Data Engineer, Pulsifi
Mar, 2023 - Apr, 20263 years 1 month
Supported a production Change Data Capture (CDC) streaming pipeline (Apache Beam/Dataflow) by provisioning and maintaining its cloud infrastructure, including Dataflow flex template deployments on Artifact Registry; implemented and maintained BigQuery primary and foreign key constraint validation across tables within the same dataset, ensuring referential integrity that enabled query optimizer block pruning and delivered significant reduction in bytes scanned and query costs.
Built an end-to-end Cloud Function from scratch integrating GCP Pub/Sub, AWS SQS, and BigQuery to expose talent analytics usage data; provisioned multi-region infrastructure (Cloud Functions, IAM bindings, Pub/Sub push subscriptions) using Pulumi across sandbox, staging, and production environments.
Deployed a self-hosted Langfuse LLM observability platform on GKE, managing full infrastructure provisioning — Kubernetes autopilot cluster, Helm chart deployment, Cloud SQL (PostgreSQL) backend, Secret Manager integration, and dynamically injected environment secrets into Helm values for environment-aware deployments.

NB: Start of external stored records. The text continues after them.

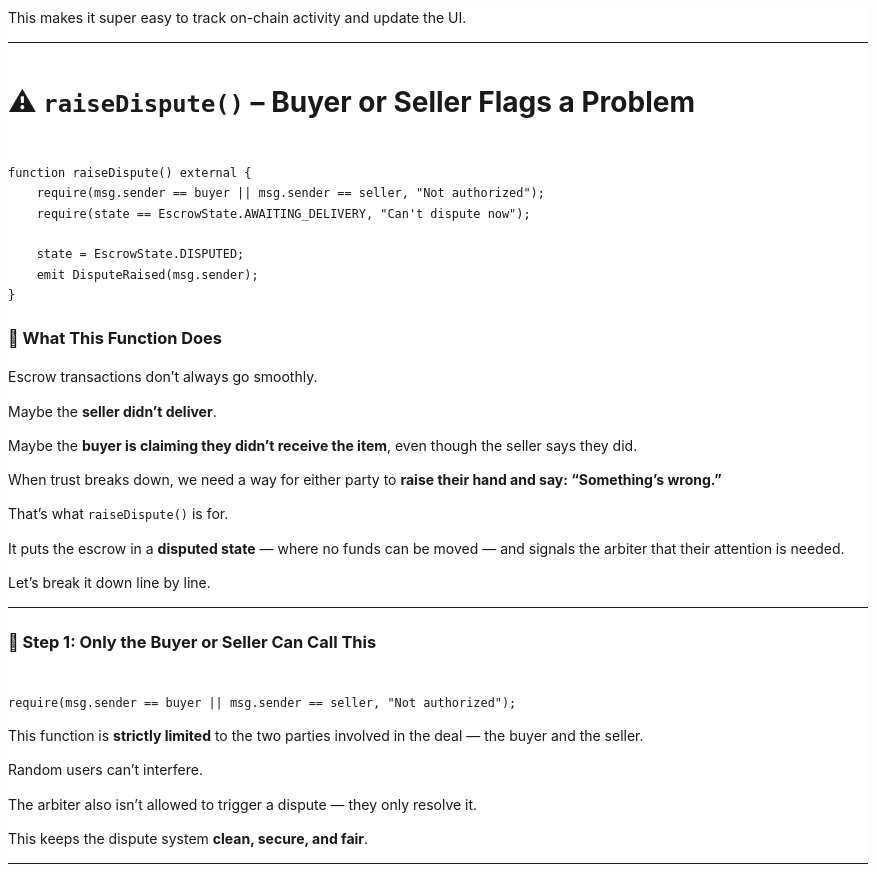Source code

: This makes it super easy to track on-chain activity and update the UI.

---

## 

# ⚠️ `raiseDispute()` – Buyer or Seller Flags a Problem

```solidity
 
function raiseDispute() external {
    require(msg.sender == buyer || msg.sender == seller, "Not authorized");
    require(state == EscrowState.AWAITING_DELIVERY, "Can't dispute now");

    state = EscrowState.DISPUTED;
    emit DisputeRaised(msg.sender);
}

```

### 🧠 What This Function Does

Escrow transactions don’t always go smoothly.

Maybe the **seller didn’t deliver**.

Maybe the **buyer is claiming they didn’t receive the item**, even though the seller says they did.

When trust breaks down, we need a way for either party to **raise their hand and say: “Something’s wrong.”**

That’s what `raiseDispute()` is for.

It puts the escrow in a **disputed state** — where no funds can be moved — and signals the arbiter that their attention is needed.

Let’s break it down line by line.

---

### 👥 Step 1: Only the Buyer or Seller Can Call This

```solidity
 
require(msg.sender == buyer || msg.sender == seller, "Not authorized");

```

This function is **strictly limited** to the two parties involved in the deal — the buyer and the seller.

Random users can’t interfere.

The arbiter also isn’t allowed to trigger a dispute — they only resolve it.

This keeps the dispute system **clean, secure, and fair**.

---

Orchestrated a Freshdesk ML pipeline end-to-end using Dagster, including asset dependency design, scheduling, SQL query refinements, and dynamic Pydantic-based environment configuration for accurate multi-environment pipeline runs.
Built a BigQuery data validation framework from scratch using Pandera, standardizing schema validation across datasets with multi-environment CI/CD support (sandbox, staging, production, EU region); migrated the project to a monorepo polylith architecture and standardized GCP client usage.
Designed and provisioned BigQuery datasets, materialized views, scheduled queries, and day-partitioned tables across multi-region deployments (SG and EU), supporting BI and analytics workloads for customer success, talent acquisition, and finance; managed fine-grained IAM access at dataset and table level for internal teams and service accounts.
Maintained a PostgreSQL-to-BigQuery data reconciliation function with OIDC authentication, EU region support, and unit test coverage; developed and maintained an internal back-office application on Cloud Run with role-based file export restrictions, centralised authorization config, and access control unit tests.
Standardized CI/CD pipeline patterns across the data engineering team; led migration of multiple projects from Poetry to uv; adopted Pulumi as the primary IaC tool replacing Terraform; implemented OIDC-based short-lived credential authentication; established semantic versioning and automated release workflows using python-semantic-release.